Scottish composer Judith Weir has been announced as the new Master of the Queen’s music. After several weeks of speculation, a statement has been released to confirm that Her Majesty will receive Weir as she takes up her appointment later today. The composer, 60, will be appointed for a ten-year term, taking over from Sir Peter Maxwell Davies who has held the post since 2004.
In an official statement Weir has described the appointment as ‘a great honour’ and she says she hopes to ‘encourage everyone in the UK who sings, plays or writes music’ to do so.
Weir studied composition with Robin Holloway at Cambridge University and with the late John Tavener among others, and received a CBE for her services to music in 1995. Known widely for her operas, she has also composed several choral works, orchestral pieces and chamber music. For those who aren’t already familiar with her music, and in honour of her appointment, we present a brief guide to her works.
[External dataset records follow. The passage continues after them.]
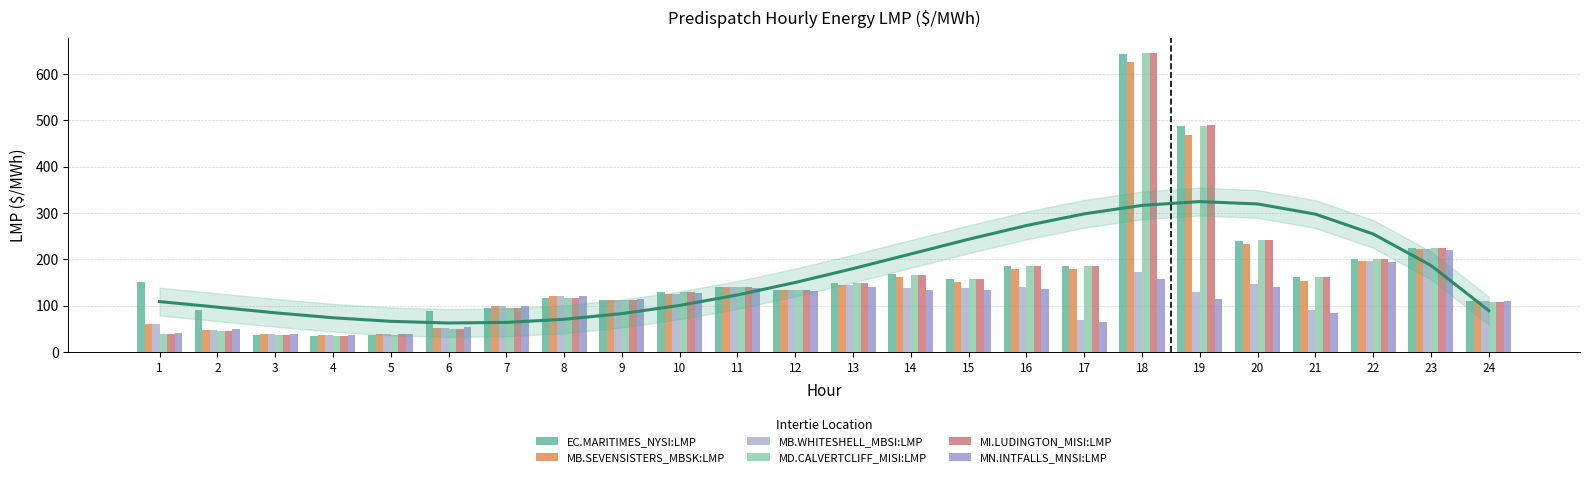

What value does the MI.LUDINGTON_MISI:LMP series have at 7?

94.0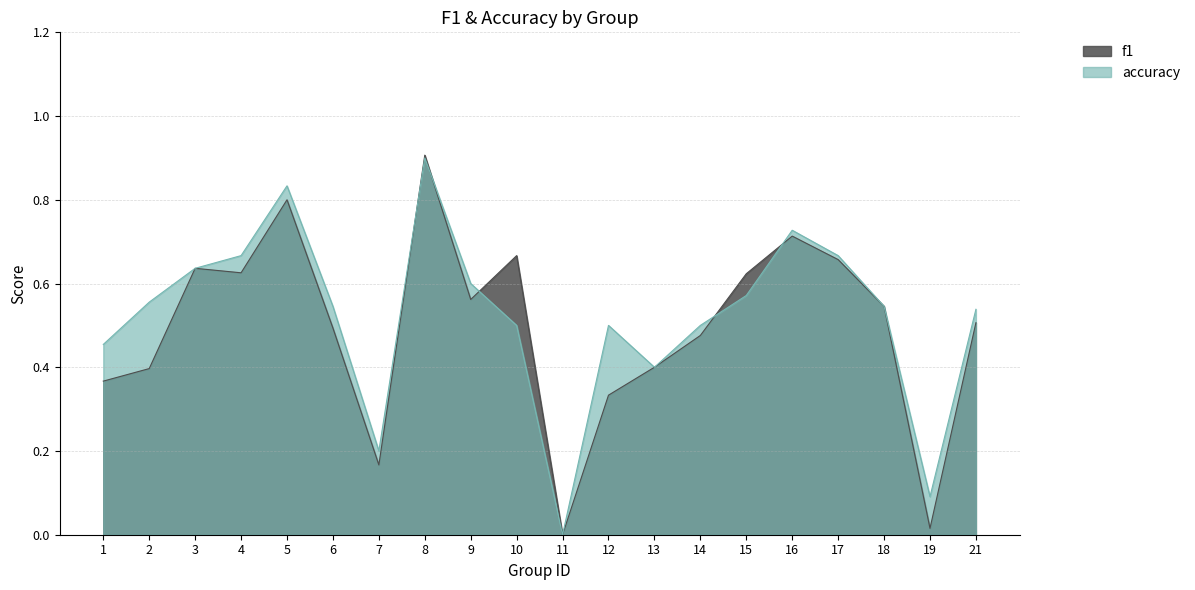

Rank the series at 6 from lowest to highest value.

f1, accuracy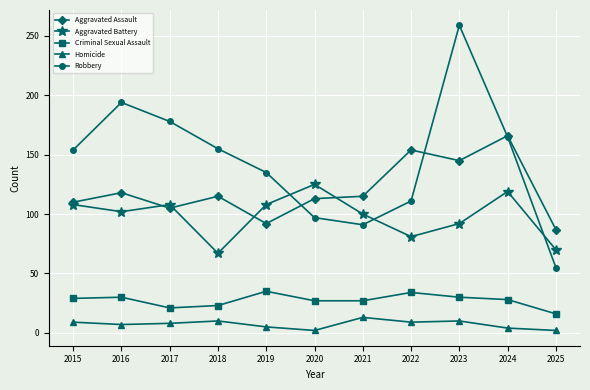

List the series in order of their peak value, lowest first.

Homicide, Criminal Sexual Assault, Aggravated Battery, Aggravated Assault, Robbery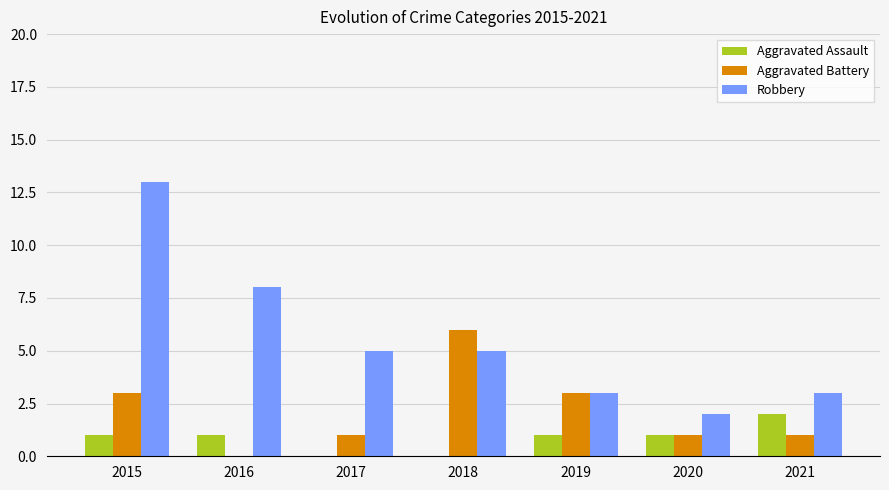

What are all the series names shown in the legend?

Aggravated Assault, Aggravated Battery, Robbery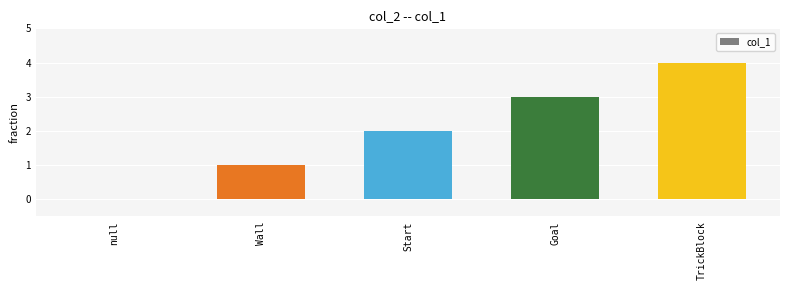

Is it true that the value at null is 0?

True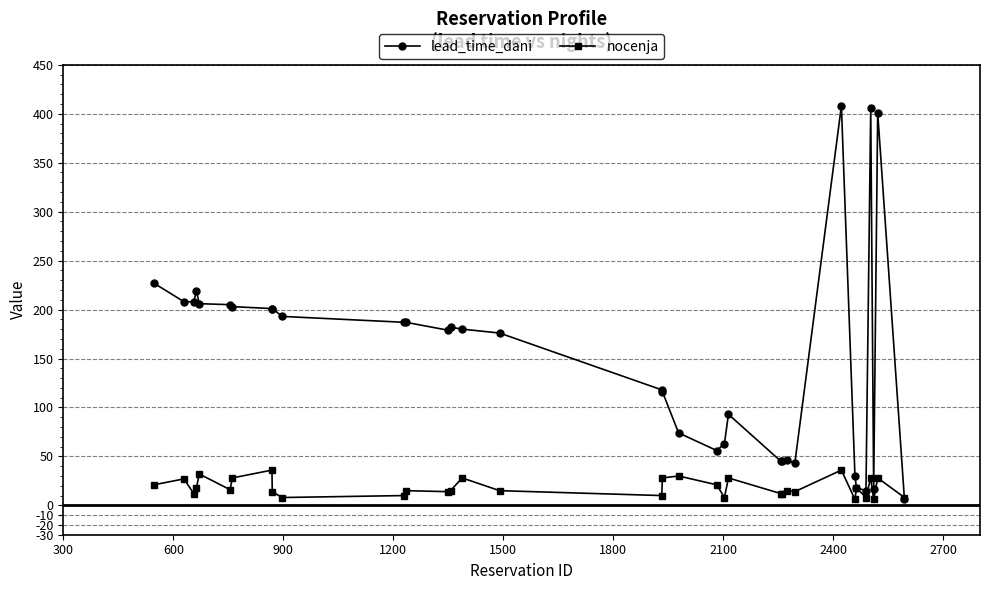

Which series has the largest range (max minus min)?

lead_time_dani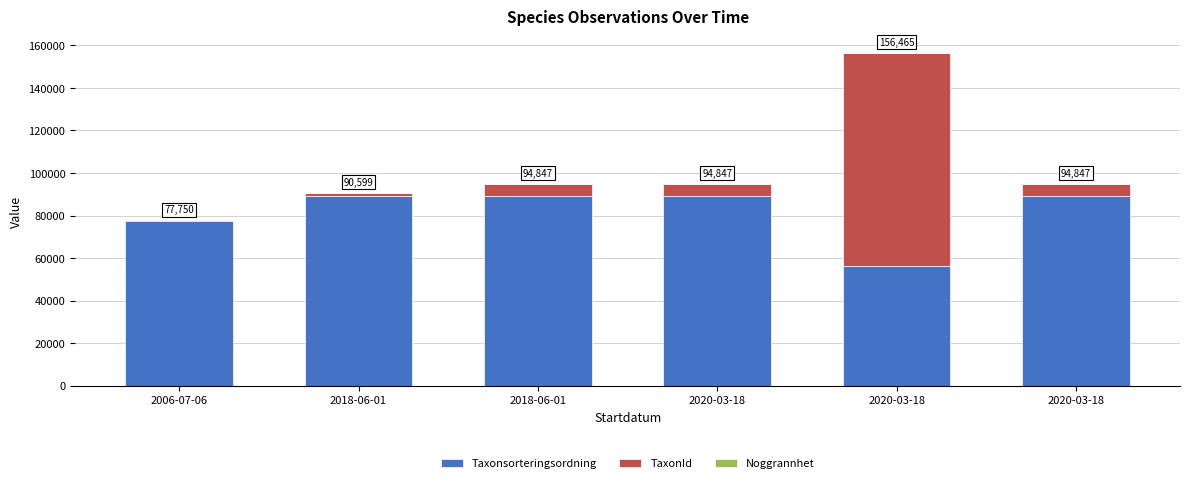

How many data points does each series have?

6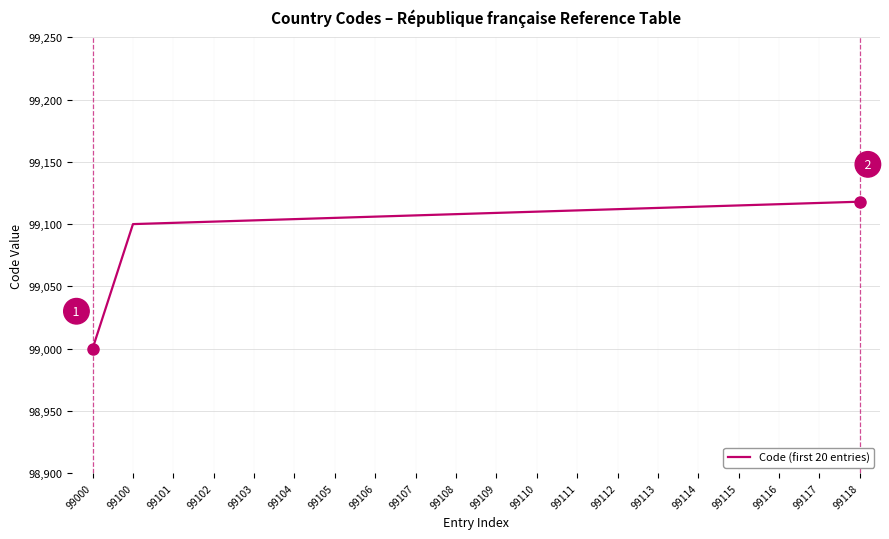

At which category does the chart reach its minimum across all series?

99000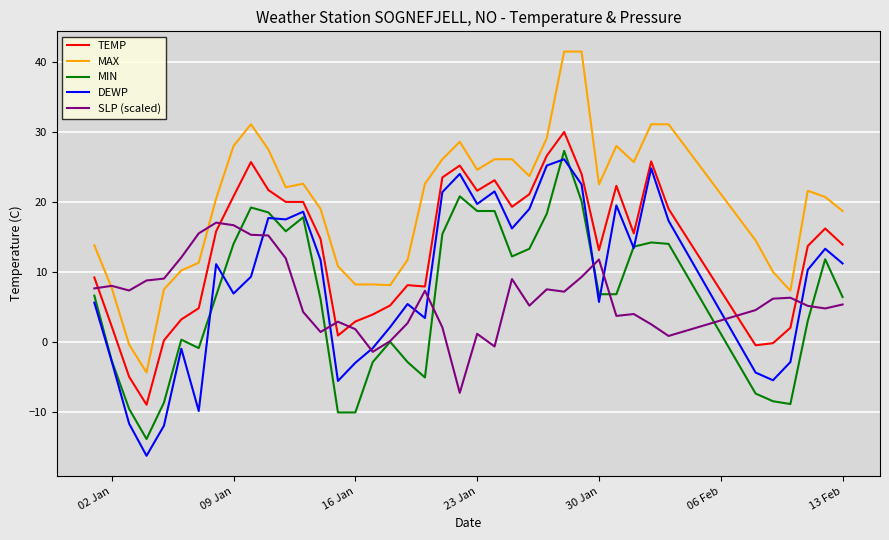

Which series has the widest spread of values?

MAX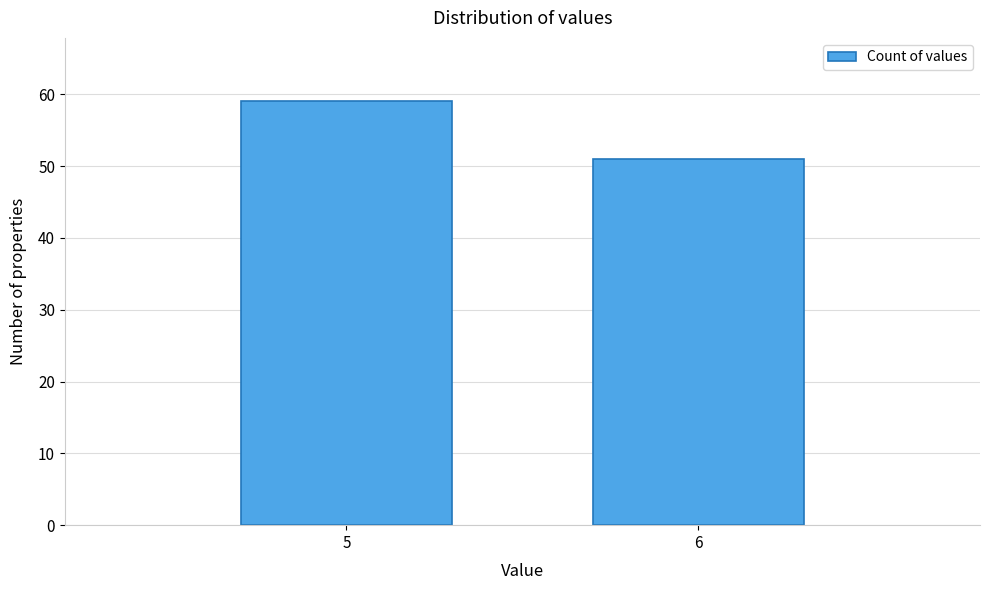

Reading left to right, extract all data points from this chart.

59	51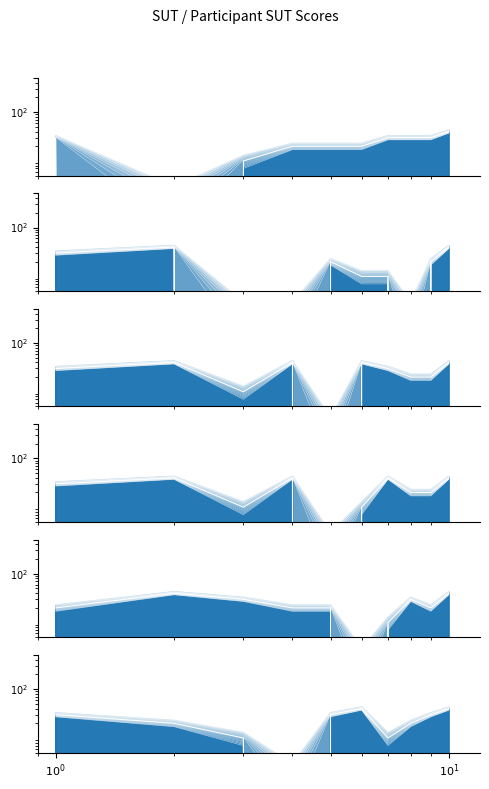

How many interior local valleys does the Q4_SUT series have?

1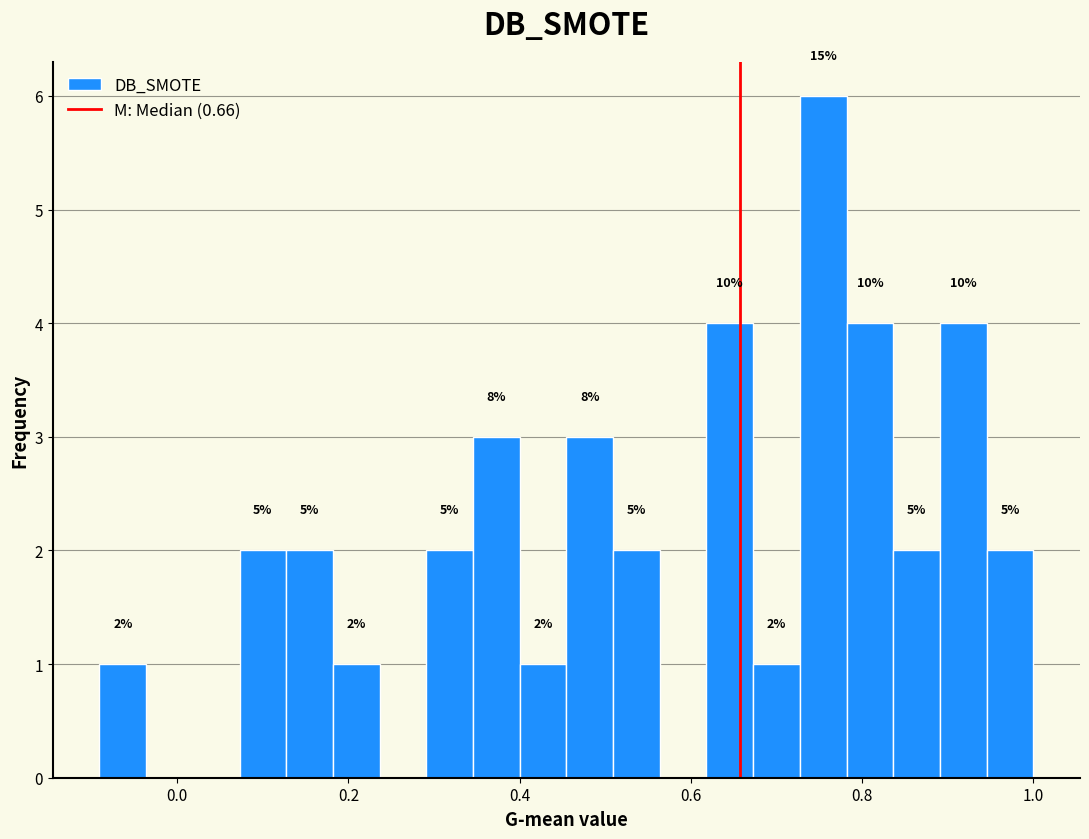

Around what value on the x-axis is the tallest bar? Give the approximate position of its centre, as read against the axis.

0.76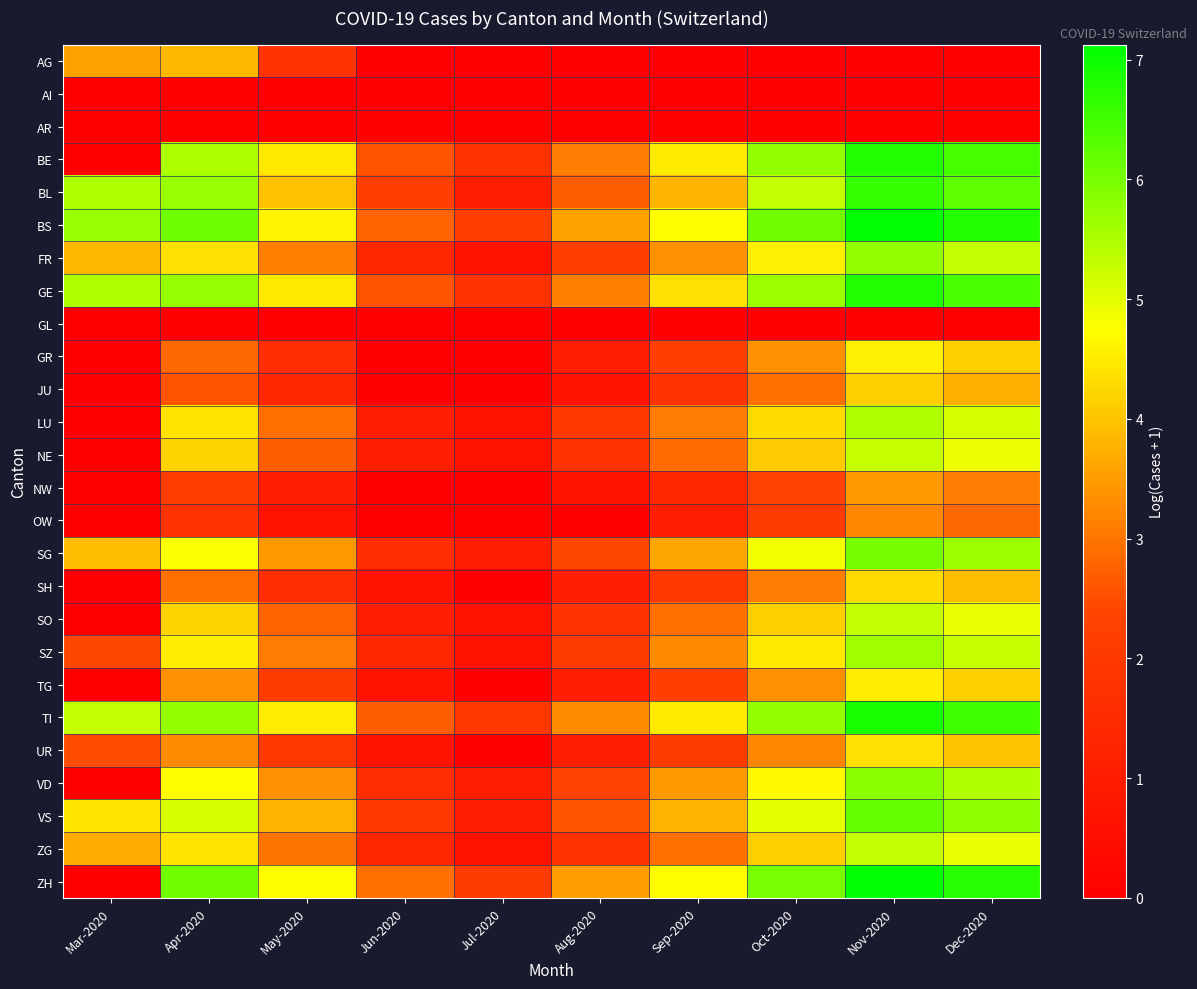

How many categories are shown in the chart?

10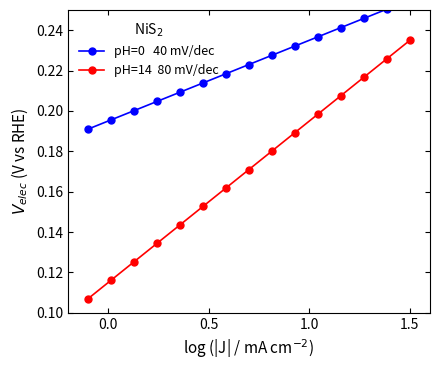

Reading left to right, what are all the values shown in this chart?

pH=0   40 mV/dec: 0.2	0.2	0.2	0.2	0.2	0.2	0.2	0.2	0.2	0.2	0.2	0.2	0.2	0.3	0.3
pH=14  80 mV/dec: 0.1	0.1	0.1	0.1	0.1	0.2	0.2	0.2	0.2	0.2	0.2	0.2	0.2	0.2	0.2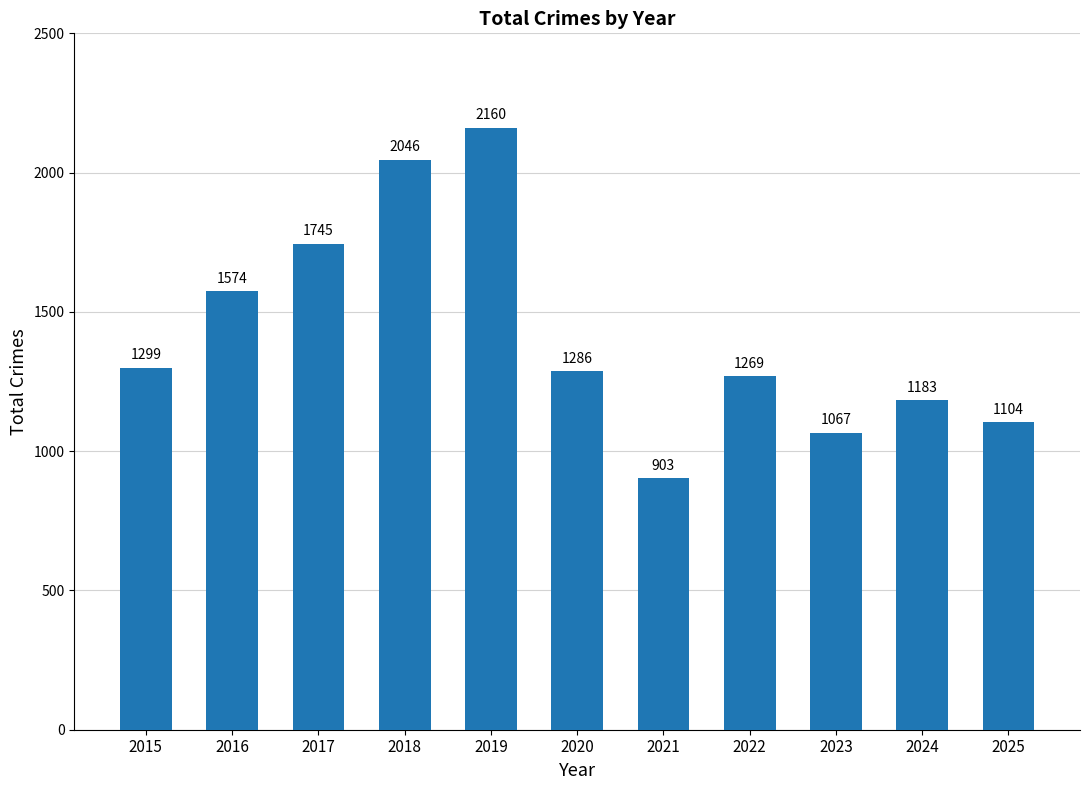

What is the difference between the maximum and minimum values?

1257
The old Norse saga recounting Harald Hardrada’s expedition to the East before his demise on English soil lends itself to the most grandiose of stage works. Weir’s intimate setting, however, is for a single unaccompanied solo soprano, playing all eight roles. King Harold’s Saga has become one of the composer’s most performed works of music-theatre.
Her early triumph with A Night at the Chinese Opera led to a prominent string of operatic works, from the Ludwig Tieck-inspired Blond Eckbert to eerie Scottish folk stories in The Vanishing Bridegroom (see video below).
Where next: Weir recently began work on Count Öderland, a music-theatre piece based on a play by Max Frisch with a new libretto by Ben Power.
Weir’s concert repertory has been somewhat eclipsed by the success of her operas. Nonetheless, it is a field of her output that shouldn’t go ignored. The world premiere of Stars, Night, Music and Light, performed at the 2011 BBC Proms by the BBC Singers, Symphony Chorus and Orchestra under Jiří Bělohlávek (see video below), shows off her luminous orchestral language.
Where next: Take a listen to the neatly presented Piano Concerto, and if you would like to hear Weir as you’ve never heard her before – ‘edgy and urban’ – have a listen to Concrete, an exhilarating ‘motet about London’ for speaker, mixed chorus and orchestra.
Innovative and versatile works for choir have been the backbone to Weir’s output since the 1980s. Her strikingly original tonal direction kicks into touch any qualms about inaccessibility in choral music today.
Weir’s setting of a short text by William Blake, ‘The Angel that presided o’er my birth’ has been craftily transformed by her into a glorious carol. And My Guardian Angel (below) employs a natural sense of community through the use of a repeated audience line. Feel free to join in.
Where next: Weir’s 2003 setting of EE Cummings’s ‘a blue true dream of sky’ and the all-male Madrigal are two more fine examples of her choral output.
Much of Weir’s writing for chamber groups incorporates folkloric lilts and turns, which hark back to the composer’s Celtic ancestry. First performed by the string players of piano quintet Domus in Cambridge in 1985, The Bagpiper’s String Trio (listen below) is beautifully lyrical and atmospheric.
Where next: Another Celtic-inspired piece, Arise, arise! You slumbering sleepers for piano quartet, dances with Scottish rhythms and evolves into a playful fancy.